The input Block Start

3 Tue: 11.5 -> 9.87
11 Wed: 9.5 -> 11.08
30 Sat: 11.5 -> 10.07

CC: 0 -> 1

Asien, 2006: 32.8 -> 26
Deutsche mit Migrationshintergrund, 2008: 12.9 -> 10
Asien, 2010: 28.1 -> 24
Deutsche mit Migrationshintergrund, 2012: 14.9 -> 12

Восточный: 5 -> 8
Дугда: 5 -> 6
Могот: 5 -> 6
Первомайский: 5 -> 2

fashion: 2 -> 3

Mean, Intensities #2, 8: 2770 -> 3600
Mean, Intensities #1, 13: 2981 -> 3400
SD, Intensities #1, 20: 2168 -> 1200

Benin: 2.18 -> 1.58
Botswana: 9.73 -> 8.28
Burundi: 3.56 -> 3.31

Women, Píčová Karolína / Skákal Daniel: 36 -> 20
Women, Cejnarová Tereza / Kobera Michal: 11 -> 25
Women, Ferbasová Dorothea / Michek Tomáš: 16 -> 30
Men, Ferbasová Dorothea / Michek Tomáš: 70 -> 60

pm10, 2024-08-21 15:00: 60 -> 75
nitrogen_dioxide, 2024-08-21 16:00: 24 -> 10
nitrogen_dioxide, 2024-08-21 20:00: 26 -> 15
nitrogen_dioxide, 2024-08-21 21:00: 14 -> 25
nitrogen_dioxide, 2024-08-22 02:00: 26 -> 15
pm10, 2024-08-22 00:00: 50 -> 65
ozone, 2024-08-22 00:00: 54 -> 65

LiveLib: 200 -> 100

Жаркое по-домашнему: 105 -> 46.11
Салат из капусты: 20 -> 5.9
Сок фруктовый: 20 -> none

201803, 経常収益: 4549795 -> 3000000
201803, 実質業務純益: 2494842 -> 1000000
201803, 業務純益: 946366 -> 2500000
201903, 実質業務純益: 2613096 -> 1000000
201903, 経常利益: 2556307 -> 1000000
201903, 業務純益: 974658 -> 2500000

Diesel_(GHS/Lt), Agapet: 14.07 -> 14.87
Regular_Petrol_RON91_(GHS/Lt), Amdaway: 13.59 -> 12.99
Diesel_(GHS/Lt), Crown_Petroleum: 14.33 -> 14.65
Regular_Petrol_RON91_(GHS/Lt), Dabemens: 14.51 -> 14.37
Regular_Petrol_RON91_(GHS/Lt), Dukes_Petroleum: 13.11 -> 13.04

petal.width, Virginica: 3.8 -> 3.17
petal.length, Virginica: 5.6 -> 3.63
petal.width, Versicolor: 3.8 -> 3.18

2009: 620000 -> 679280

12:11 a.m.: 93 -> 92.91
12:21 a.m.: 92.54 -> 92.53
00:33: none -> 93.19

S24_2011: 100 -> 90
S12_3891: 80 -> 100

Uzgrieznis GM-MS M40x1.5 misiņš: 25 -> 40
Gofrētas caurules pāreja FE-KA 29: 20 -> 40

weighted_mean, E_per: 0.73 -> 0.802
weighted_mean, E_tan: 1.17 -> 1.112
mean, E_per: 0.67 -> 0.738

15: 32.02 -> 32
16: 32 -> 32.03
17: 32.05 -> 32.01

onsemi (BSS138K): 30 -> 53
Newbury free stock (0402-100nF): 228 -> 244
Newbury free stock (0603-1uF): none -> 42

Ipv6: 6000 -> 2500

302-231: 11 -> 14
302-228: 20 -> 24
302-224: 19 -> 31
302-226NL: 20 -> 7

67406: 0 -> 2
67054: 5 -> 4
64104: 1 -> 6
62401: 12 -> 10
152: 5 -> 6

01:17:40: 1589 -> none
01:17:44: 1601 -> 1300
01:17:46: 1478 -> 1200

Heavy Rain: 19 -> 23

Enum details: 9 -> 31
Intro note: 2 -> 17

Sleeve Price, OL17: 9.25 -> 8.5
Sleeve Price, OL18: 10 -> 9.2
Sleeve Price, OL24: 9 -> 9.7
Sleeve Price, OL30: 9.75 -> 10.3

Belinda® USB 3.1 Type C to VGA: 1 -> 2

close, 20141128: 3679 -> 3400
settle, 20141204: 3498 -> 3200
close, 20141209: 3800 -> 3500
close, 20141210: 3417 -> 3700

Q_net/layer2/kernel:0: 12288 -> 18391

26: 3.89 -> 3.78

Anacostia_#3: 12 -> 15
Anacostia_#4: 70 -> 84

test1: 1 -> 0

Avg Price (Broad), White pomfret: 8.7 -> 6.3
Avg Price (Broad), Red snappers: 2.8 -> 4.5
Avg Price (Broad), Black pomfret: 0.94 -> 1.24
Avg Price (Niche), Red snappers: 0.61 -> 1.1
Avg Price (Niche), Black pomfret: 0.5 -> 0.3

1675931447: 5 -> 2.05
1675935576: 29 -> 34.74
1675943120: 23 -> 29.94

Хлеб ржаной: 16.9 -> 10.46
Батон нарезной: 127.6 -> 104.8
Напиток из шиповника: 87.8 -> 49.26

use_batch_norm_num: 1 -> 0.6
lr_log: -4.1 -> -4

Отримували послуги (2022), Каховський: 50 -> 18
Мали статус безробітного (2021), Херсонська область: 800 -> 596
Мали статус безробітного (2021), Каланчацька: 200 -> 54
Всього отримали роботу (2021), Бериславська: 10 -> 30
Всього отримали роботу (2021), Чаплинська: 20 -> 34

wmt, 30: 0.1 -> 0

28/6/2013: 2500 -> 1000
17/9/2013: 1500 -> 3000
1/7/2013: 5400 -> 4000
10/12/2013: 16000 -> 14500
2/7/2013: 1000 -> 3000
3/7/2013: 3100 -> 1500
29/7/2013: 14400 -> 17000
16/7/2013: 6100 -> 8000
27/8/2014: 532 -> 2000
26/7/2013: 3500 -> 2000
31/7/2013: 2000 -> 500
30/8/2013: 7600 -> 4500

The input Block End

Work to be completed: In the data above, find the line with "Mean, Intensities #2, 8: 2770 -> 3600" and the line with "Салат из капусты: 20 -> 5.9". Retype both, plus every line between them, exactly.

Response:
Mean, Intensities #2, 8: 2770 -> 3600
Mean, Intensities #1, 13: 2981 -> 3400
SD, Intensities #1, 20: 2168 -> 1200

Benin: 2.18 -> 1.58
Botswana: 9.73 -> 8.28
Burundi: 3.56 -> 3.31

Women, Píčová Karolína / Skákal Daniel: 36 -> 20
Women, Cejnarová Tereza / Kobera Michal: 11 -> 25
Women, Ferbasová Dorothea / Michek Tomáš: 16 -> 30
Men, Ferbasová Dorothea / Michek Tomáš: 70 -> 60

pm10, 2024-08-21 15:00: 60 -> 75
nitrogen_dioxide, 2024-08-21 16:00: 24 -> 10
nitrogen_dioxide, 2024-08-21 20:00: 26 -> 15
nitrogen_dioxide, 2024-08-21 21:00: 14 -> 25
nitrogen_dioxide, 2024-08-22 02:00: 26 -> 15
pm10, 2024-08-22 00:00: 50 -> 65
ozone, 2024-08-22 00:00: 54 -> 65

LiveLib: 200 -> 100

Жаркое по-домашнему: 105 -> 46.11
Салат из капусты: 20 -> 5.9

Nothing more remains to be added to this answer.